In this exercise you will program the OLS estimator. R of course has built in methods for running OLS regressions, so this is just an exercise. We use data from Grilichies (1976).

The following command will download the dataset from my website and load it directly into a matrix called `d`

:

```
d <- as.matrix(
read.table(
"http://goo.gl/dxjUME",header=T))
```

The matrix includes four columns:

`head(d)`

```
## motherEduc IQ KWW educ expr wage
## [1,] 8 93 35 12 0.462 365.0375
## [2,] 14 119 41 16 0.000 229.9818
## [3,] 14 108 46 14 0.423 301.8711
## [4,] 12 96 32 12 0.333 240.0867
## [5,] 6 74 27 9 9.013 375.0277
## [6,] 8 91 24 9 0.333 121.9974
```

We want to estimate the following equation: \[ln(wage_i) = \beta_0 + \beta_1 educ_i + \beta_2 IQ_i + \beta_3 expr_i+ \epsilon_i\]

Compute regression coefficients using the OLS formula: \(\hat{\beta} = (X'X)^{-1} X'y\).
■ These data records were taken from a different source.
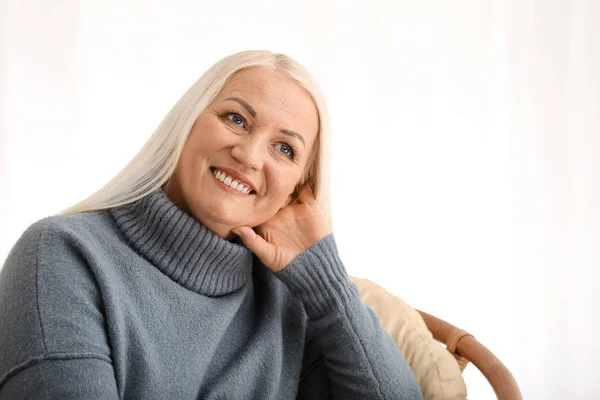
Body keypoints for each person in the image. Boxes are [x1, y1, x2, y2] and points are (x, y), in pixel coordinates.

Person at [0, 50, 422, 399]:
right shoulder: (62, 255)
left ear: (298, 191)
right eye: (236, 119)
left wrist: (326, 287)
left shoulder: (291, 306)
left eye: (284, 149)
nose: (250, 155)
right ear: (186, 124)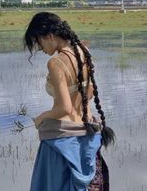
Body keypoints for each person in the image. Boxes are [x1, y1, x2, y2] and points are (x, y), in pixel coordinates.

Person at [24, 12, 115, 191]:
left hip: (62, 139)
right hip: (87, 133)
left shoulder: (56, 62)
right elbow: (88, 93)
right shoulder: (84, 51)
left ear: (49, 36)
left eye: (38, 42)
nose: (40, 48)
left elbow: (64, 108)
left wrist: (41, 117)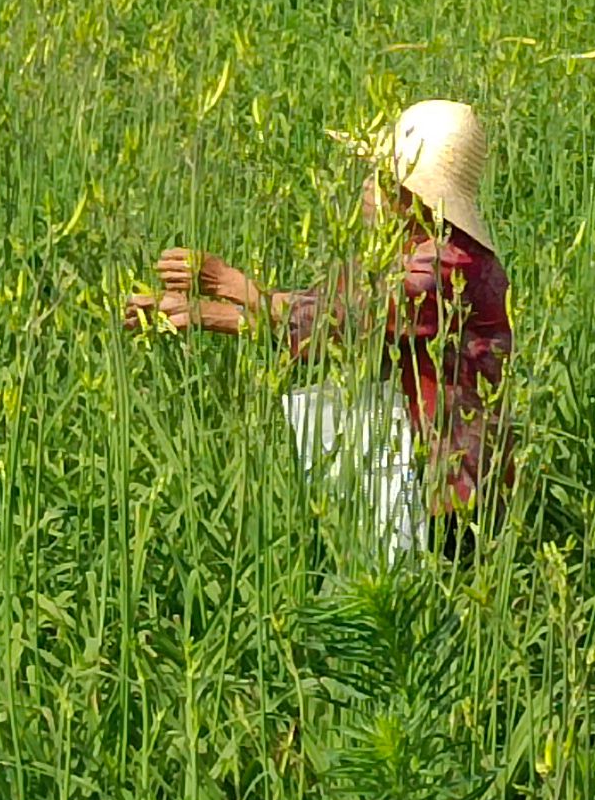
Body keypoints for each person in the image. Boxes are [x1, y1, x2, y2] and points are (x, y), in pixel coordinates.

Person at [130, 100, 513, 554]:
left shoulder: (441, 268)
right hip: (425, 471)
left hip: (452, 485)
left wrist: (229, 284)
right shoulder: (412, 252)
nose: (368, 190)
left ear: (419, 197)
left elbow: (345, 321)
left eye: (385, 179)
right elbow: (322, 320)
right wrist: (199, 313)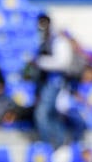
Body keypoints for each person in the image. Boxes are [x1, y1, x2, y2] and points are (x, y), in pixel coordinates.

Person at [28, 14, 76, 148]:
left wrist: (39, 62)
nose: (41, 28)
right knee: (51, 115)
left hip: (54, 83)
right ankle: (61, 141)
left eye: (44, 24)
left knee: (41, 114)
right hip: (45, 84)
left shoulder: (58, 41)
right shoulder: (43, 41)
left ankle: (50, 145)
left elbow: (62, 63)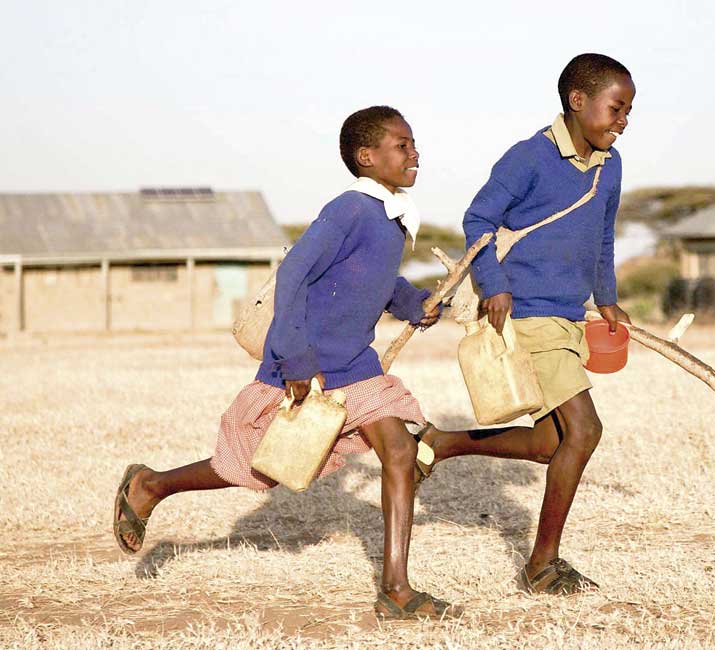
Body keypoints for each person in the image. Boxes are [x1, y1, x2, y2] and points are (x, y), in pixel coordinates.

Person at [111, 106, 460, 620]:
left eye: (413, 144)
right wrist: (296, 357)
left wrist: (415, 304)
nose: (415, 154)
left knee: (400, 453)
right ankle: (151, 485)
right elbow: (294, 273)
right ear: (368, 157)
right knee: (257, 469)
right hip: (306, 364)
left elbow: (375, 283)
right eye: (402, 145)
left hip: (356, 367)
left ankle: (395, 589)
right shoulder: (350, 209)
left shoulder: (390, 220)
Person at [414, 53, 636, 595]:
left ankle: (441, 443)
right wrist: (494, 284)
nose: (622, 120)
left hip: (568, 317)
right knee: (585, 432)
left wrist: (606, 299)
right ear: (577, 102)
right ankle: (541, 565)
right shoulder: (529, 157)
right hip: (528, 315)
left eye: (629, 111)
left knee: (546, 444)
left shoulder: (612, 167)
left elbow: (603, 237)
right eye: (615, 108)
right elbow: (479, 219)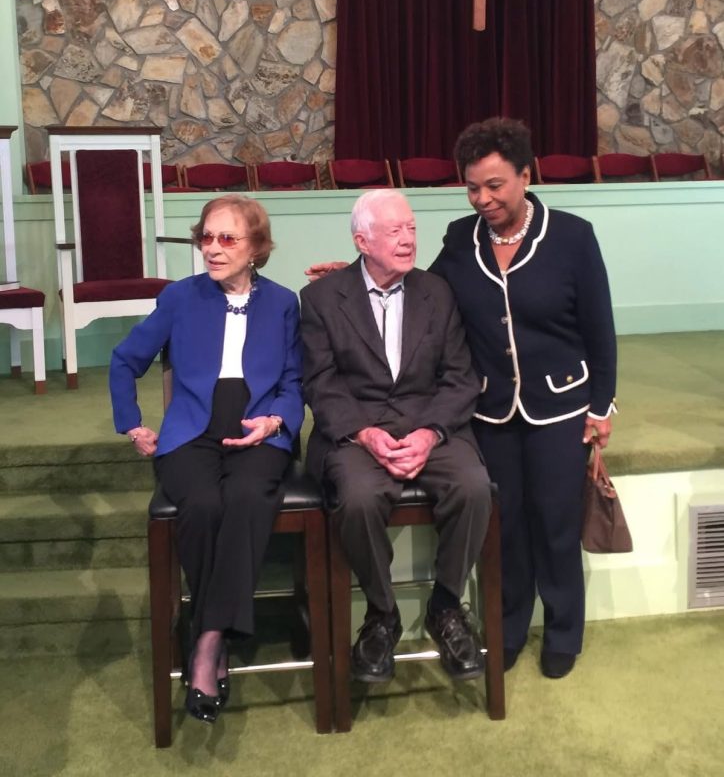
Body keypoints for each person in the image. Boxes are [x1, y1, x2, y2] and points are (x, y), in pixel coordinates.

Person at [428, 118, 617, 679]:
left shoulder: (573, 236)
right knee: (505, 526)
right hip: (492, 410)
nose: (482, 198)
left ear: (525, 176)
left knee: (556, 522)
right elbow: (428, 295)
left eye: (494, 185)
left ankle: (563, 631)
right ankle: (508, 628)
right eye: (471, 187)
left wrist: (602, 407)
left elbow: (599, 328)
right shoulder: (461, 238)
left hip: (562, 407)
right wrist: (362, 276)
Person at [110, 194, 304, 724]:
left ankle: (207, 638)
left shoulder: (284, 302)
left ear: (256, 248)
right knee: (202, 502)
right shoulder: (179, 298)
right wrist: (130, 421)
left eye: (227, 239)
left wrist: (276, 421)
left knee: (245, 495)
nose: (212, 249)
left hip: (257, 426)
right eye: (207, 238)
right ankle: (215, 638)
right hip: (191, 429)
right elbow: (125, 359)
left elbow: (293, 382)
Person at [300, 189, 492, 685]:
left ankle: (446, 607)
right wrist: (364, 434)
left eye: (411, 228)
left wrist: (429, 434)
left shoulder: (437, 291)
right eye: (394, 231)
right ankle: (381, 615)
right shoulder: (321, 298)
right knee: (360, 497)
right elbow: (319, 383)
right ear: (362, 241)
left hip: (428, 424)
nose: (408, 239)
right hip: (356, 432)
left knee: (473, 486)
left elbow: (460, 378)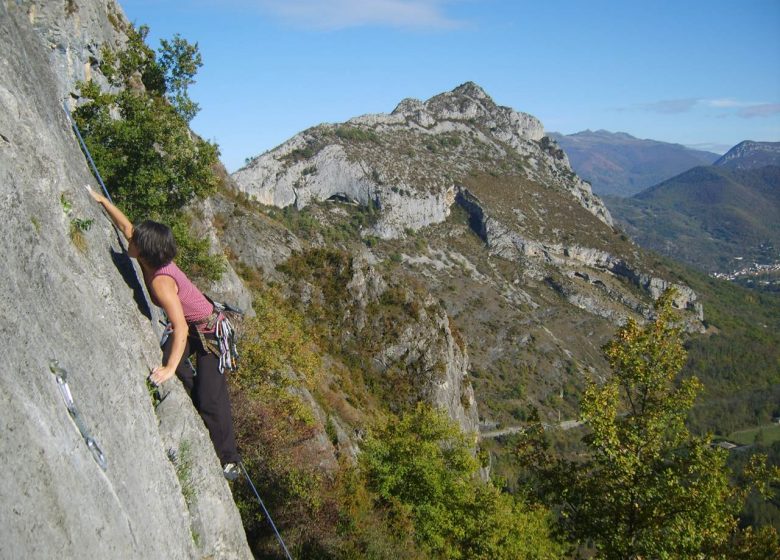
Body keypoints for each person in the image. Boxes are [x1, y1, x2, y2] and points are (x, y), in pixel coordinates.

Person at [88, 187, 241, 480]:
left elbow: (181, 326)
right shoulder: (149, 255)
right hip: (194, 326)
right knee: (187, 375)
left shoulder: (161, 281)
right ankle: (198, 396)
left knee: (210, 398)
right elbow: (127, 226)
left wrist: (169, 368)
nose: (128, 239)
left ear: (143, 252)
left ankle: (229, 459)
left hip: (210, 332)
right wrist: (104, 201)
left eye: (134, 241)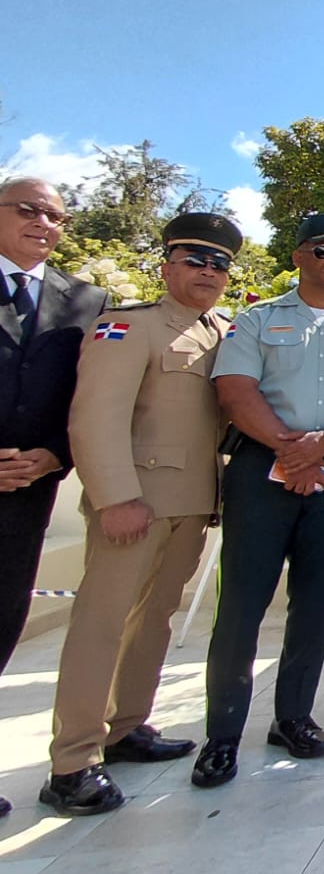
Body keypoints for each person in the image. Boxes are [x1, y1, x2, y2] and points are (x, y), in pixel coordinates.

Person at [39, 213, 241, 816]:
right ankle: (72, 760)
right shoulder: (128, 327)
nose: (208, 272)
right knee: (101, 625)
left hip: (192, 506)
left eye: (220, 264)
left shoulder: (220, 334)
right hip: (135, 505)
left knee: (154, 620)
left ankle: (126, 726)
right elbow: (95, 418)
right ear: (167, 264)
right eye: (195, 260)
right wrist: (114, 497)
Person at [193, 213, 324, 788]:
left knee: (315, 600)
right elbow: (235, 391)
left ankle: (293, 717)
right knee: (241, 605)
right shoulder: (258, 319)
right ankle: (222, 736)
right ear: (299, 255)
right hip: (263, 467)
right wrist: (290, 450)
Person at [0, 177, 108, 818]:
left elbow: (88, 393)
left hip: (29, 489)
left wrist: (56, 455)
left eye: (57, 216)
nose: (44, 223)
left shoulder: (86, 300)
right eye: (29, 210)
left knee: (5, 619)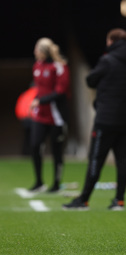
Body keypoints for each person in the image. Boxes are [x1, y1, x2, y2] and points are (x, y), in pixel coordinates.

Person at [63, 29, 126, 210]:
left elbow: (91, 80)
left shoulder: (107, 60)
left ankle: (84, 199)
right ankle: (119, 200)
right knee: (122, 159)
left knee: (96, 159)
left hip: (106, 118)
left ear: (112, 41)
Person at [29, 38, 70, 192]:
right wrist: (35, 101)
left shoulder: (59, 67)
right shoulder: (37, 66)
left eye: (36, 49)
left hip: (56, 116)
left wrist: (40, 101)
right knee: (35, 145)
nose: (34, 52)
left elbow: (60, 92)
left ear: (44, 51)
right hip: (40, 115)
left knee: (56, 150)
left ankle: (56, 184)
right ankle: (39, 182)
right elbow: (40, 89)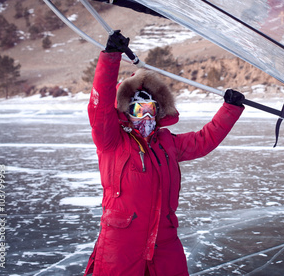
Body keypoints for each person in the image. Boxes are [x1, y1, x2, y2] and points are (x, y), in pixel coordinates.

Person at [84, 31, 245, 275]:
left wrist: (230, 109)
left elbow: (205, 140)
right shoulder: (112, 141)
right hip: (122, 243)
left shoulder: (167, 143)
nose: (146, 116)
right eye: (139, 109)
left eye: (151, 109)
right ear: (127, 110)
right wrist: (111, 57)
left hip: (164, 240)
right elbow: (101, 106)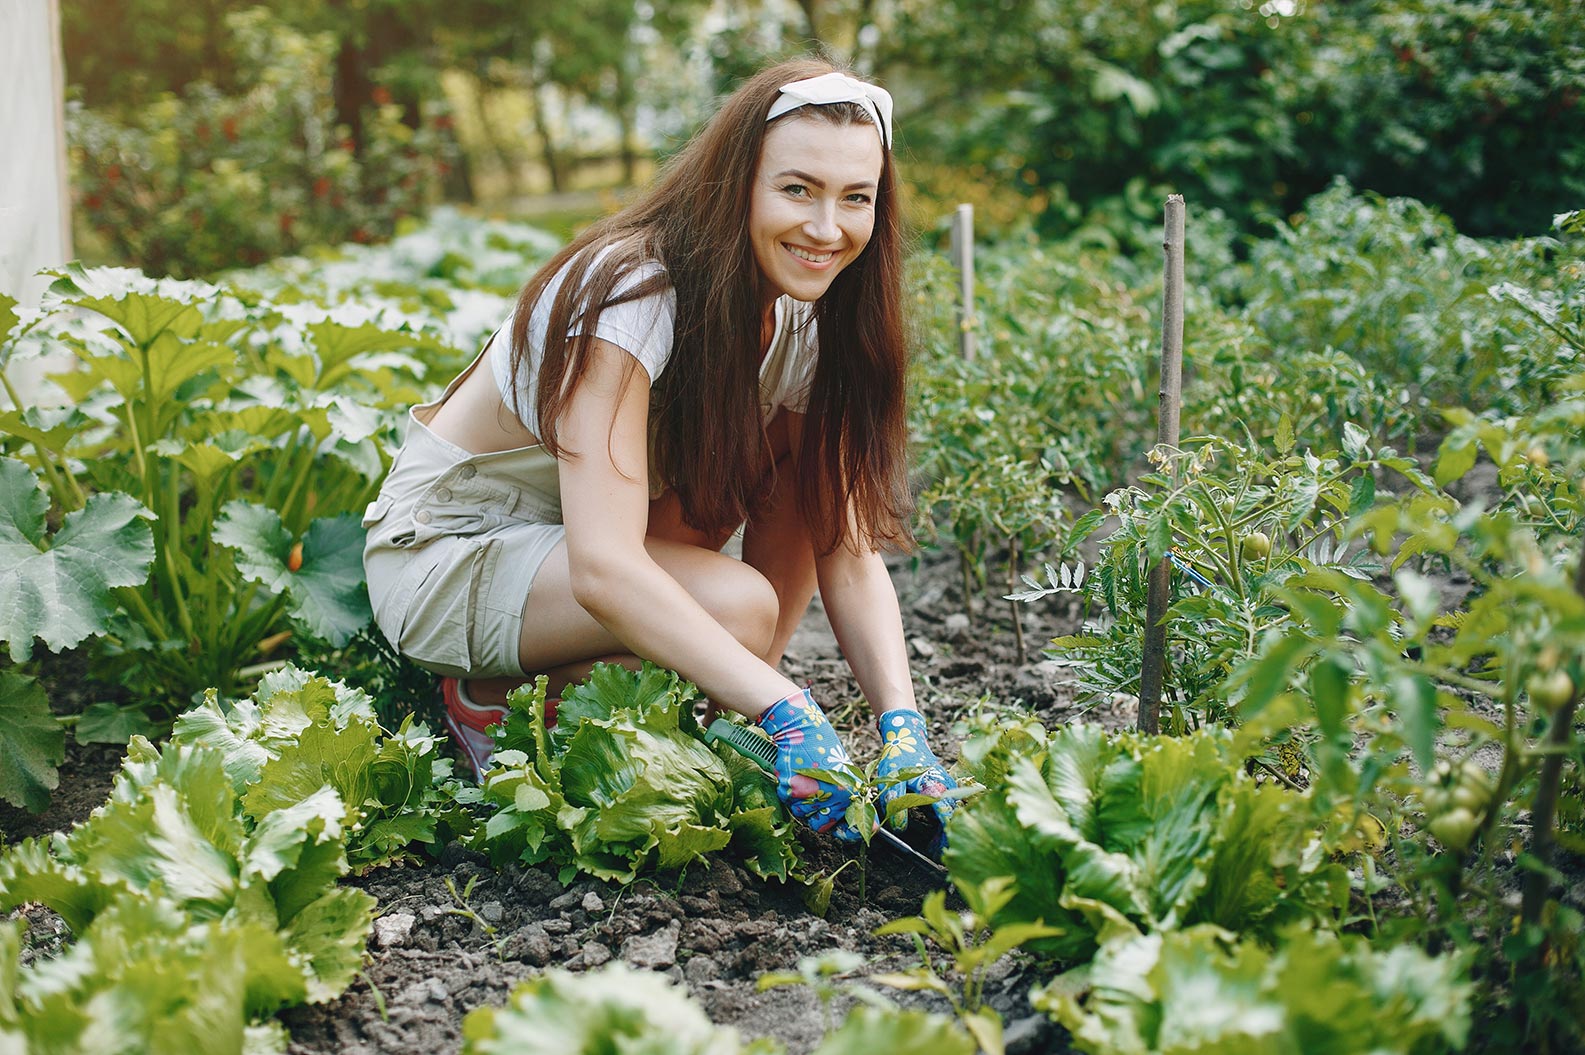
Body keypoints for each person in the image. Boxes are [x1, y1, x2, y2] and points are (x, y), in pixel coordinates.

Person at [362, 57, 957, 852]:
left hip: (562, 557)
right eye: (796, 189)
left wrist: (902, 727)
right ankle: (485, 697)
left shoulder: (805, 323)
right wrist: (790, 709)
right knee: (737, 606)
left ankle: (730, 714)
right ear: (737, 180)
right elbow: (604, 566)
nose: (826, 228)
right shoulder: (630, 291)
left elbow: (844, 551)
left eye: (855, 198)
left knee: (797, 476)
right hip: (451, 553)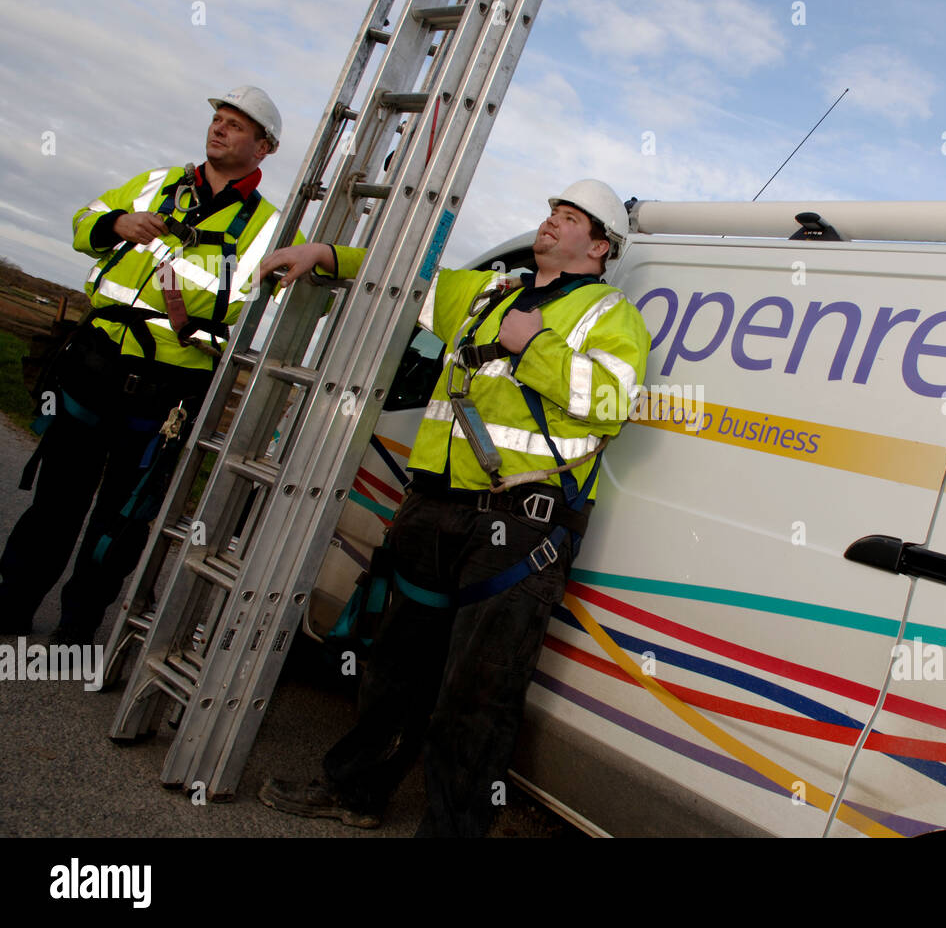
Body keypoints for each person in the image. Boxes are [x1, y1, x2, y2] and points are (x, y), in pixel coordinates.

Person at [257, 179, 650, 836]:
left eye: (571, 216)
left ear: (600, 245)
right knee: (393, 667)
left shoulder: (610, 316)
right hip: (433, 509)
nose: (551, 220)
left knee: (478, 696)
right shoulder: (491, 291)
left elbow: (613, 402)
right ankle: (355, 790)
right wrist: (325, 254)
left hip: (519, 529)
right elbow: (407, 282)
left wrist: (537, 346)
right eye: (552, 208)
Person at [0, 85, 335, 645]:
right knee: (56, 501)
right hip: (95, 363)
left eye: (235, 124)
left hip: (170, 388)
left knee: (124, 515)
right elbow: (86, 220)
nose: (219, 129)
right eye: (219, 119)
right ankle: (11, 604)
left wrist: (323, 258)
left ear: (264, 147)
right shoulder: (154, 184)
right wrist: (116, 226)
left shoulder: (273, 230)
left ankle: (78, 626)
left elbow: (301, 305)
You will need to use

`%*%`

to multiply matricies (i.e. you multiply matrices`a`

and`b`

with the command`a %*% b`

) and the`solve`

function to invert a matrix.Compute residuals and use these to estimate the variance of the error term

\[\hat{\sigma}^2 = \frac{SSR}{n - k}\]

and the estimated variance covariance matrix:

\[ \hat{\sigma}^2 (X'X)^{-1}\]

Compute standard errors (you might find the

`diag()`

function helpful), t-statistics (\(\hat{\beta} / \hat{se}\)) and p-values (you can use the`pt`

function)(Optional) Program a two stage least squares estimator. Instrument \(educ_i\) by \(motherEduc_i\) and \(IQ_i\):

\[educ_i = \alpha_0 + \alpha_1 IQ_i + \alpha_2 motherEduc_i + v_i\]

If you have Stata installed on your laptop, verify your results.